Par Liviaaugustae
« La jeune fille répondit : Je veux bien. »
(Genèse 24, 58.)
Eliézer et Rebecca au puits (XIIe siècle)
Dans la nef de la chapelle Palatine de Palerme en Sicile, (achevée en 1140), est raconté tout l’Ancien Testament en mosaïques.
Les circonstances providentielles du mariage d’Isaac sont relatées au chapitre 24 de la Genèse. Eliézer, envoyé par Abraham dans son pays natal de Chaldée pour y trouver une épouse à son fils Isaac, craint que cette mission ne dépasse ses capacités.

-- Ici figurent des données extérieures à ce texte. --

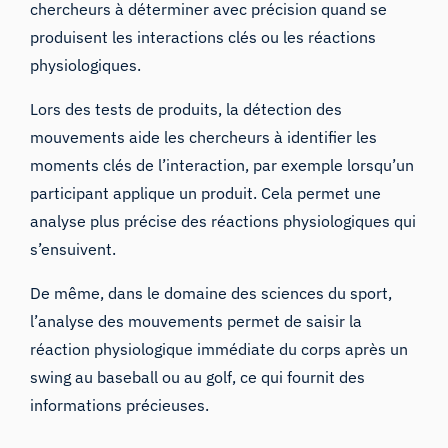
chercheurs à déterminer avec précision quand se
produisent les interactions clés ou les réactions
physiologiques.
Lors des tests de produits, la détection des
mouvements aide les chercheurs à identifier les
moments clés de l’interaction, par exemple lorsqu’un
participant applique un produit. Cela permet une
analyse plus précise des réactions physiologiques qui
s’ensuivent.
De même, dans le domaine des sciences du sport,
l’analyse des mouvements permet de saisir la
réaction physiologique immédiate du corps après un
swing au baseball ou au golf, ce qui fournit des
informations précieuses.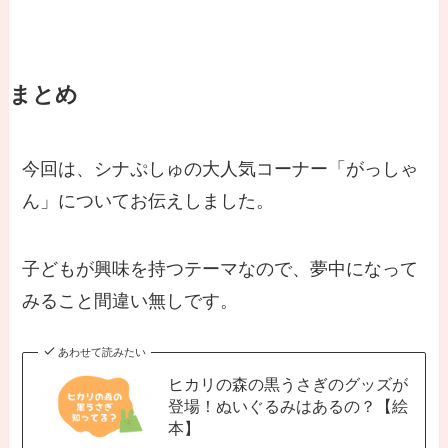
まとめ
今回は、シナぷしゅの大人気コーナー「がっしゃ
ん」についてお伝えしました。
子どもが興味を持つテーマなので、夢中になって
みること間違い無しです。
あわせて読みたい
ヒカリの森の黒うさぎのグッズが
登場！ぬいぐるみはあるの？【絵
本】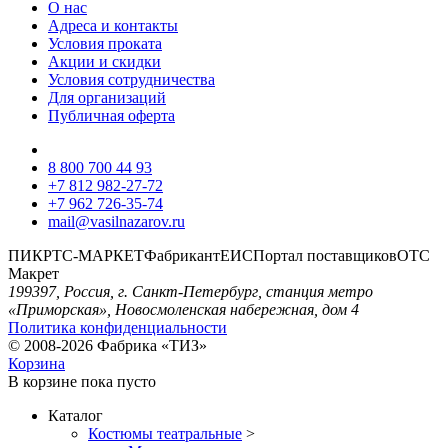
О нас
Адреса и контакты
Условия проката
Акции и скидки
Условия сотрудничества
Для организаций
Публичная оферта
8 800 700 44 93
+7 812 982-27-72
+7 962 726-35-74
mail@vasilnazarov.ru
ПИК
РТС-МАРКЕТ
Фабрикант
ЕИС
Портал поставщиков
ОТС
Макрет
199397, Россия, г. Санкт-Петербург, станция метро
«Приморская», Новосмоленская набережная, дом 4
Политика конфиденциальности
© 2008-2026 Фабрика «ТИЗ»
Корзина
В корзине
пока пусто
Каталог
Костюмы театральные
>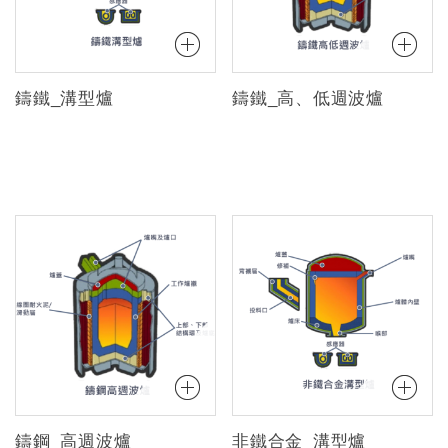
鑄鐵_溝型爐
鑄鐵_高、低週波爐
鑄鋼_高週波爐
非鐵合金_溝型爐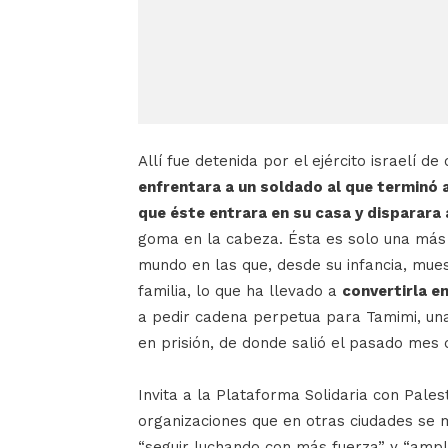
Allí fue detenida por el ejército israelí 
enfrentara a un soldado al que terminó
que éste entrara en su casa y disparara 
goma en la cabeza. Ésta es solo una más 
mundo en las que, desde su infancia, mues
familia, lo que ha llevado a
convertirla en
a pedir cadena perpetua para Tamimi, un
en prisión, de donde salió el pasado mes d
Invita a la Plataforma Solidaria con Palest
organizaciones que en otras ciudades se 
“seguir luchando con más fuerza” y “ampl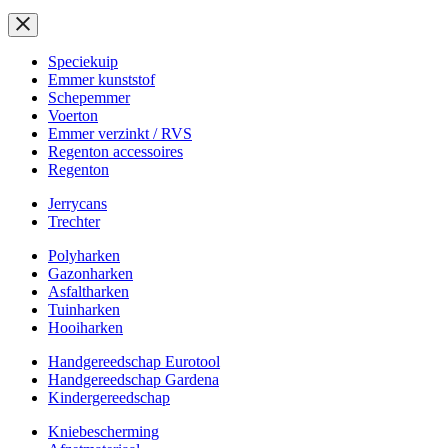
Speciekuip
Emmer kunststof
Schepemmer
Voerton
Emmer verzinkt / RVS
Regenton accessoires
Regenton
Jerrycans
Trechter
Polyharken
Gazonharken
Asfaltharken
Tuinharken
Hooiharken
Handgereedschap Eurotool
Handgereedschap Gardena
Kindergereedschap
Kniebescherming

Il supplie le Seigneur de lui accorder un signe : quand il demandera à boire, la jeune fille élus par Dieu acceptera et lui proposera en outre d’abreuver ses chameaux. La légende de cette scène, écrite en latin, dit : « Rébecca donne à boire au serviteur d’Abraham et à ses chameaux. » Ici, Eliézer (en gris), suivi de deux chameliers, parle avec Rebecca tandis que les animaux s’abreuvent.
Rébecca, en bleu près du puits, est disponible à la grâce. Dans l’art chrétien, cet épisode de l’Ancien Testament préfigure l’Annonciation : dans les deux cas, une jeune fille est consultée et adhère pleinement au plan divin. Rébecca et Marie acceptent toutes deux l’inattendu : quitter leur famille et leur pays, suivre un inconnu pour en épouser un autre. L’avenir du monde bascule par leur libre consentement : Rébecca est choisie pour devenir la femme d’Isaac et la mère de Jacob ; Marie est élue pour être la mère du Sauveur. Dans les premiers siècles de l’art chrétien, on représentait d’ailleurs l’Annonciation près d’un puits, en référence à Rébecca.

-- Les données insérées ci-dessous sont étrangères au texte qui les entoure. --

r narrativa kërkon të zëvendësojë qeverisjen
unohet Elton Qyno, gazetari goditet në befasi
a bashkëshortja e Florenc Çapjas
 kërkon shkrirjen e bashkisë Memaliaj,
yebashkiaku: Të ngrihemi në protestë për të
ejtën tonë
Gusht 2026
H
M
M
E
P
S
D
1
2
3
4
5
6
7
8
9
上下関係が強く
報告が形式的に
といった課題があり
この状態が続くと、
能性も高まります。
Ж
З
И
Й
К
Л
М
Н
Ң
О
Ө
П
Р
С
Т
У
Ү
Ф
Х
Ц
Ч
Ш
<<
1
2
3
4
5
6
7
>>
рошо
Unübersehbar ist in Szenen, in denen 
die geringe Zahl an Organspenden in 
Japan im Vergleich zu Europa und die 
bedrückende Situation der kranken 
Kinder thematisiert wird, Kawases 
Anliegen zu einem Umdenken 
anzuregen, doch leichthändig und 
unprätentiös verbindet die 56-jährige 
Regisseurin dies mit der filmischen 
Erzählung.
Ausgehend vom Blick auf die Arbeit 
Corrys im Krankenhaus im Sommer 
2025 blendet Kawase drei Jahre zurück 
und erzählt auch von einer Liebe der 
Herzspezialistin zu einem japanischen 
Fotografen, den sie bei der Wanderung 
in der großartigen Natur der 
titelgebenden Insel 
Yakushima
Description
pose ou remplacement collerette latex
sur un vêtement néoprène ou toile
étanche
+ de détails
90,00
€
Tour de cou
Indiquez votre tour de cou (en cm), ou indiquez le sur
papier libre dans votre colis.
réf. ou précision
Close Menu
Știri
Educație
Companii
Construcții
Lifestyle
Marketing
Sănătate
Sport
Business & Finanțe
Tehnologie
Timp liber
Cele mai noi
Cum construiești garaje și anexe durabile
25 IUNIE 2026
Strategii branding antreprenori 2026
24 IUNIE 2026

Rébecca, dans l’art chrétien est un « antétype », c’est-à-dire une préfiguration, une prémonition, de Marie à l’Annonciation et de son « oui ».

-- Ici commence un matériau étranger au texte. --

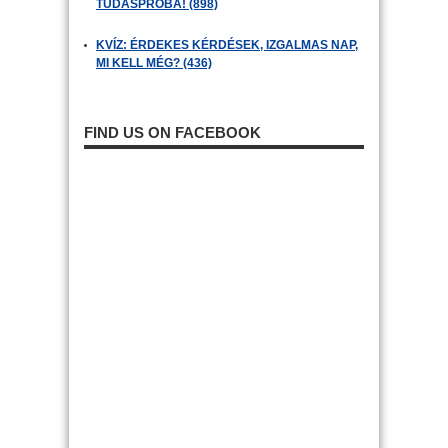
TUDÁSPRÓBA! (898)
KVÍZ: ÉRDEKES KÉRDÉSEK, IZGALMAS NAP,
MI KELL MÉG? (436)
FIND US ON FACEBOOK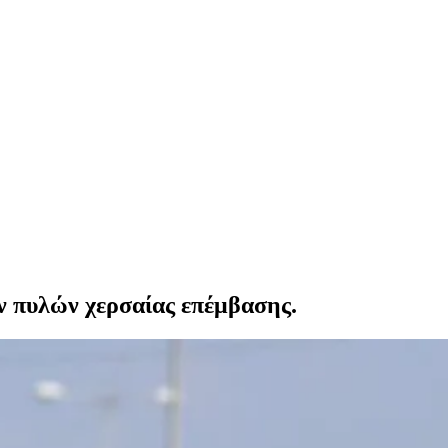
ν πυλών χερσαίας επέμβασης.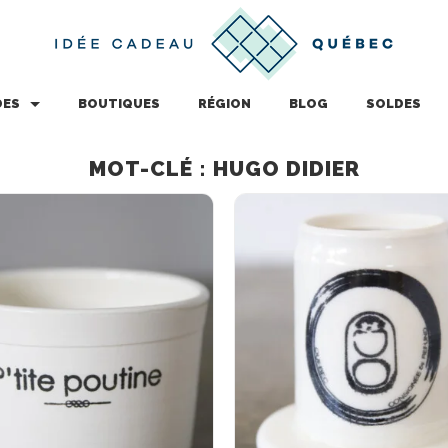
DES
BOUTIQUES
RÉGION
BLOG
SOLDES
MOT-CLÉ : HUGO DIDIER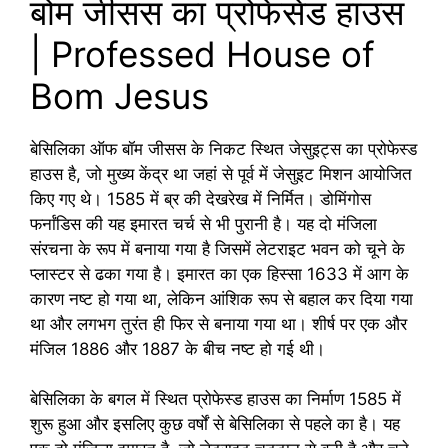
बोम जीसस का प्रोफेसेड हाउस
| Professed House of
Bom Jesus
बेसिलिका ऑफ बॉम जीसस के निकट स्थित जेसुइट्स का प्रोफेस्ड
हाउस है, जो मुख्य केंद्र था जहां से पूर्व में जेसुइट मिशन आयोजित
किए गए थे। 1585 में ब्र की देखरेख में निर्मित। डोमिंगोस
फर्नांडिस की यह इमारत चर्च से भी पुरानी है। यह दो मंजिला
संरचना के रूप में बनाया गया है जिसमें लेटराइट भवन को चूने के
प्लास्टर से ढका गया है। इमारत का एक हिस्सा 1633 में आग के
कारण नष्ट हो गया था, लेकिन आंशिक रूप से बहाल कर दिया गया
था और लगभग तुरंत ही फिर से बनाया गया था। शीर्ष पर एक और
मंजिल 1886 और 1887 के बीच नष्ट हो गई थी।
बेसिलिका के बगल में स्थित प्रोफेस्ड हाउस का निर्माण 1585 में
शुरू हुआ और इसलिए कुछ वर्षों से बेसिलिका से पहले का है। यह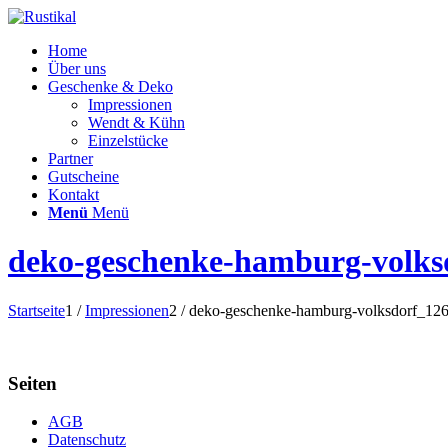
Home
Über uns
Geschenke & Deko
Impressionen
Wendt & Kühn
Einzelstücke
Partner
Gutscheine
Kontakt
Menü
Menü
deko-geschenke-hamburg-volks
Startseite
1
/
Impressionen
2
/
deko-geschenke-hamburg-volksdorf_12
Seiten
AGB
Datenschutz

Eliézer est un magnifique exemple de confiance en Dieu par la belle prière qu’il fait pour lui demander de l’aider. Dans l’Ancien Testament, on retrouvera cette même confiance dans les personnages d’Esther et de Judith.

L’eau que verse Rébecca dans l’abreuvoir n’est pas seulement la preuve de sa bonté. Elle est aussi l’annonce du baptême, de la grâce et du pardon des fautes. On retrouvera le puits dans l’Evangile, dans l’épisode du Christ et de la Samaritaine.